** THE DATA follows **

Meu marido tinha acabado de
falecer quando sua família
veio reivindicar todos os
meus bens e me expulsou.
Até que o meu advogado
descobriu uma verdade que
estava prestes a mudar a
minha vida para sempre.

** End of THE DATA **

- _TRY IT_: Please quote the material above word for word, keeping each line break where it falls.

- _TASK SOLUTION_:
Meu marido tinha acabado de
falecer quando sua família
veio reivindicar todos os
meus bens e me expulsou.
Até que o meu advogado
descobriu uma verdade que
estava prestes a mudar a
minha vida para sempre.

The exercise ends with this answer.